### Data under study

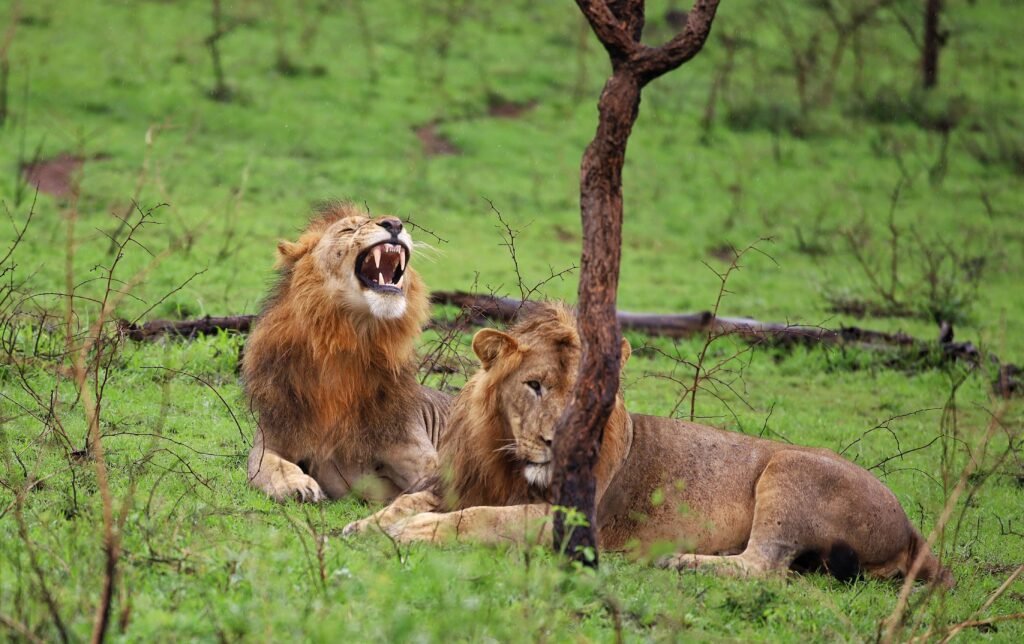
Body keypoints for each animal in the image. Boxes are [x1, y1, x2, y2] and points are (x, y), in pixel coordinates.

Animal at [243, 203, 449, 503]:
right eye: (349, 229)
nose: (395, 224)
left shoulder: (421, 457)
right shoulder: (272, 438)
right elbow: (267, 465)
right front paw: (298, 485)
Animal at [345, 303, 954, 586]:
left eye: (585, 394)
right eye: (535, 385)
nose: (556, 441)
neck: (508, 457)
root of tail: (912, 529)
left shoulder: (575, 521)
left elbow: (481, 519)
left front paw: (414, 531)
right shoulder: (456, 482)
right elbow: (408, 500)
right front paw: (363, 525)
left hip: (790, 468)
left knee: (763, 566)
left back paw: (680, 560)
==
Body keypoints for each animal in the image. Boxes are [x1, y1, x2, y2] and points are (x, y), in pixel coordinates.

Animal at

### To do
If a line in the records contains the word "front", copy it.

### Exercise answer
right front paw: (298, 485)
left front paw: (414, 531)
right front paw: (363, 525)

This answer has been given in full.